Platform as a service (PaaS)

If you’re searching for something more plug-and-play, take a look at PaaS. With this type of cloud computing, you still get a dedicated spot in the virtual machine environment. But the whole configuration and setup process is typically based on declarative configuration specifying how to build and run the app, what npm scripts to run, and which Node.js version to use. Using that information, all the setup is done for you.

The network layer setup is also taken care of, and you commonly get a free subdomain bonded to your newly created service for free. Typically, you need to provide the port number to the environment variable your app will listen from, and a cloud infrastructure service can automatically supply you with the appropriate one.

Additionally, because many applications have standard requirements, typically reasonable defaults are available. For instance, if you use Node.js, then dependencies can be installed using npm install, and most probably, the app can be built using npm run build and run using npm start.

PaaS services go even one step further and often offer direct GitHub, GitLab, or Bitbucket integrations to get an automated code deployment process. Take a look at AWS Elastic Beanstalk, Heroku, Google Cloud App Engine, and DigitalOcean App Platform.

Serverless

If your requirements are even lower, and you just need to run some code on a dedicated server safely and securely that can be accessed by your users and app, look no further than Serverless! Commonly known as functions or lambdas, they provide you with everything except your own code.

You don't own the infrastructure, machine, and not even the runtime platform. You just upload a file with a function for handling HTTP requests, and in return, you receive a URL address. The cloud hosting provider guarantees that if someone requests this URL, your function will be invoked and supplied with all the necessary information as arguments. That's it!

Cloud hosting services are famous for offering solutions that combine CDN and Serverless in one product, covering your project requirements from both the frontend and backend, building a seamless developer experience, and taking care of DevOps work for you. Take a look at cloud services like AWS Lambda, Google Cloud Serverless, and Azure Functions.

Our choice for an app hosting provider

Considering all of the described solutions, it may not be easy to decide on your ideal service provider. Especially if you have just started thinking about your app. If you have a great idea in your head, but you're unsure how your app will evolve, it can be hard to decide where and how the app should be hosted to not slow down your innovation and allow for experimenting with new things. Additionally, once your app gains more attention, ideally, your chosen hosting provider will be able to take care of scaling it up.

We have a similar thought process at LiveChat about developers building their apps for our Marketplace, thanks to the LiveChat Developer Program. We wanted to offer a universal starter project which would provide flexibility and showcase how to integrate with our platform but at the same time is simple for development and deployment.
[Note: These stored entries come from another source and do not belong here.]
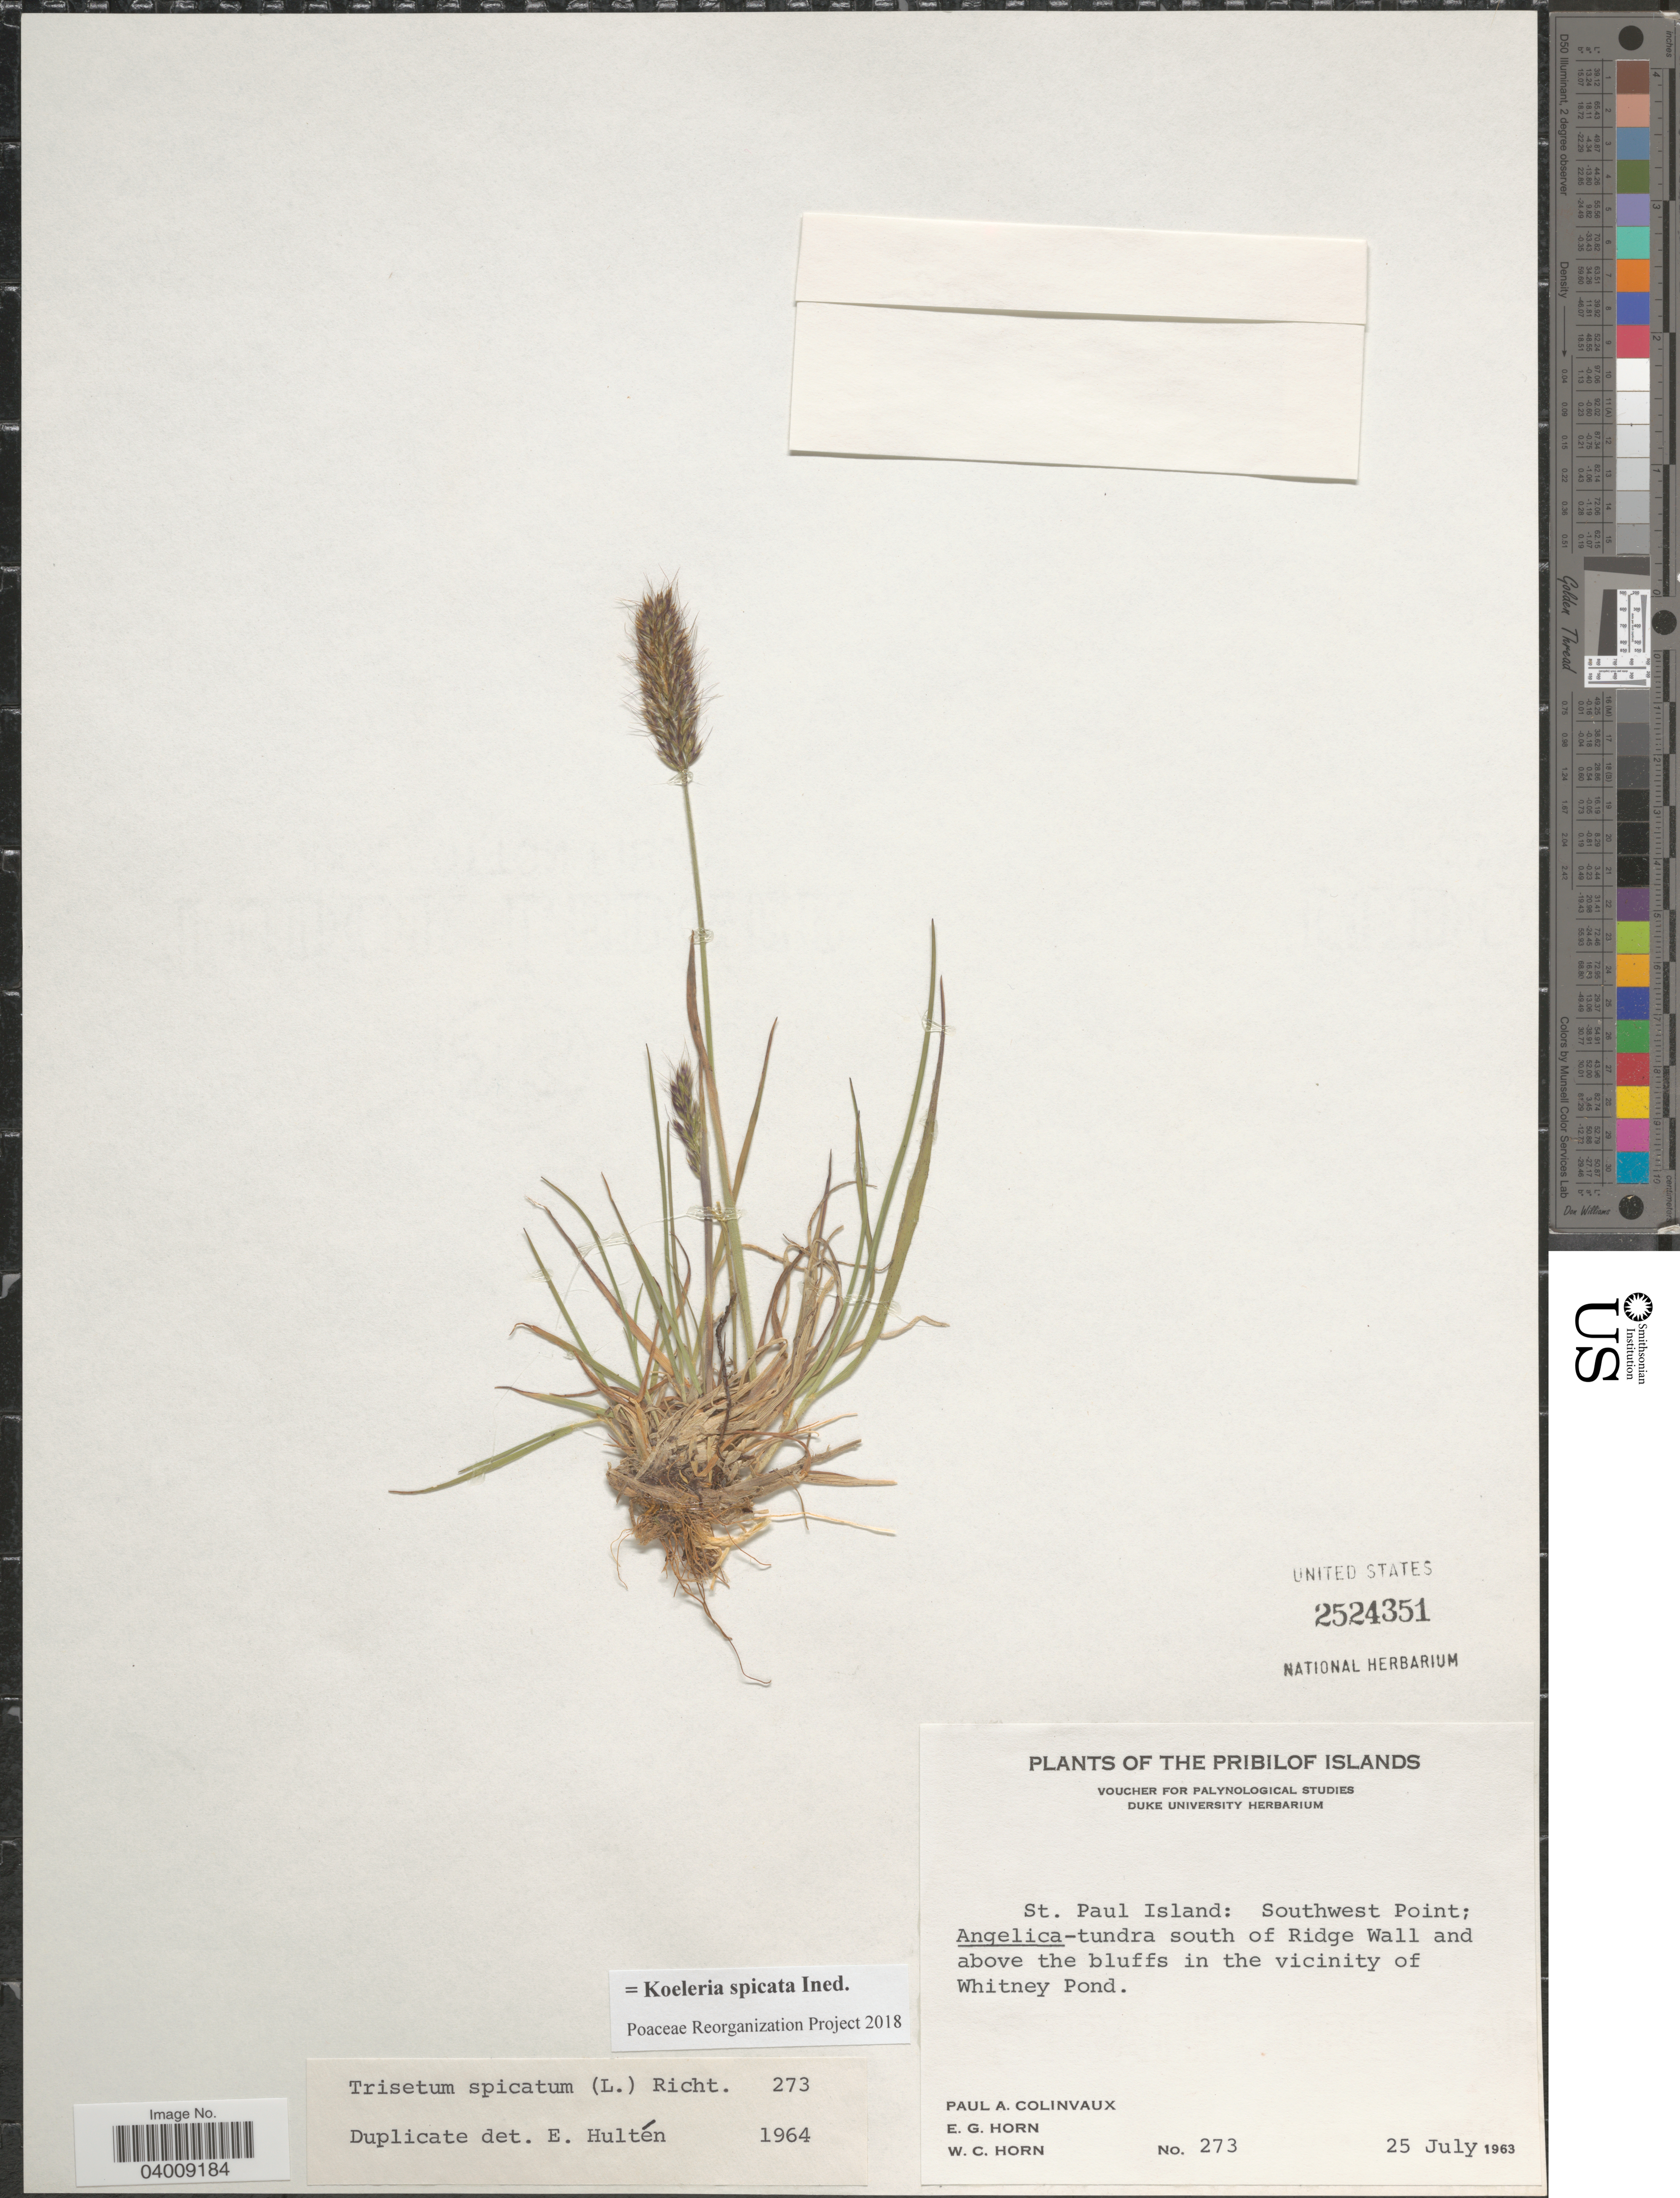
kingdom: Plantae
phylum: Tracheophyta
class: Liliopsida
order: Poales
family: Poaceae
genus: Koeleria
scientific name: Koeleria spicata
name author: (L.) Barberá et al.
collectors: P. Colinvaux, E. Horn & W. Horn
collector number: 273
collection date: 1963-07-25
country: United States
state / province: Alaska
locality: The Pribilof Islands. St. Paul Island: Southwest Point; Angelica-tundra south of Ridge Wall and above the bluffs in the vicinity of Whitney Pond.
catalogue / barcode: US 2524351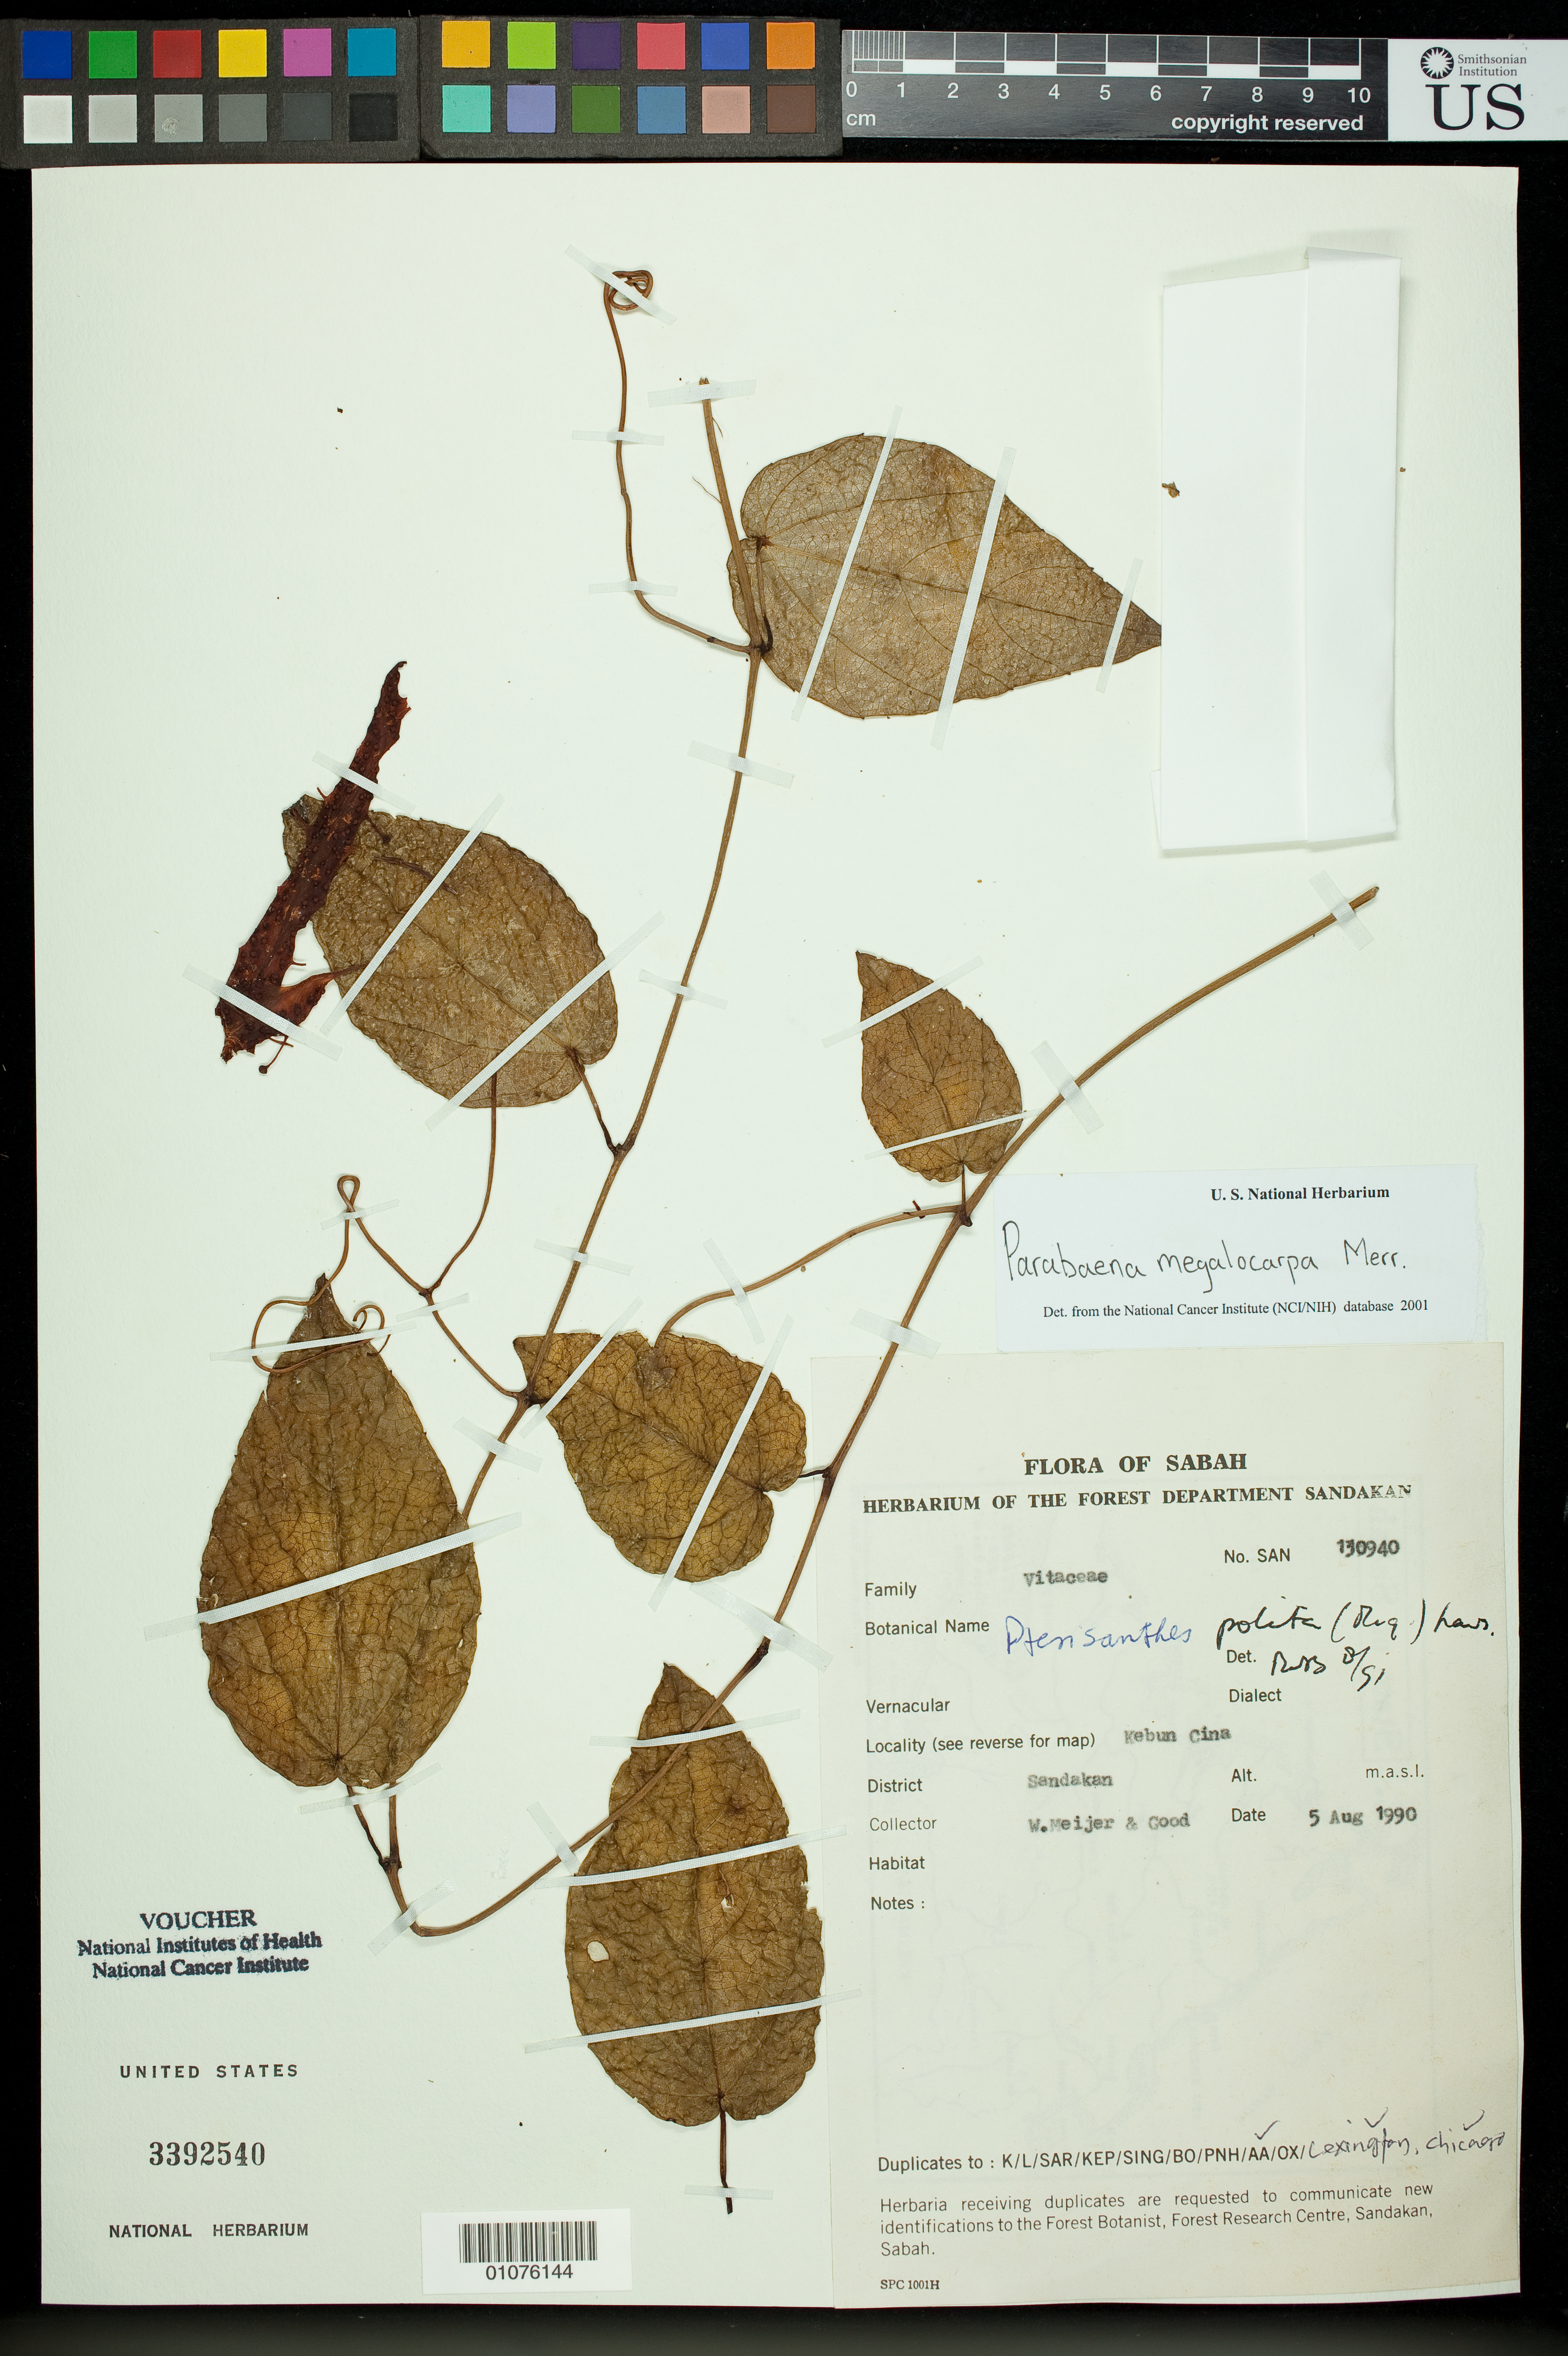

How do you minimize the required time and effort to build and deploy your app?

We made a LiveChat Next.js App template. Using Next.js as a foundation for the project, we have a frontend web app with built-in routing, Server Side Rendering (SSR), and Server Side Generation (SSG) built with React, but on top of that, ready-to-use API routes built in the form of Serverless functions. If you prefer Vue.js or Svelte, you can choose similar frameworks, like Nuxt.js and SvelteKit.

When it comes to deployment, thanks to excellent tooling support, using one of the aforementioned frameworks, you can deploy your entire application under a single project where the frontend will be distributed on the CDN and the backend automatically deployed as Serverless functions. The app hosting services that offer such capabilities are Netlify and Vercel.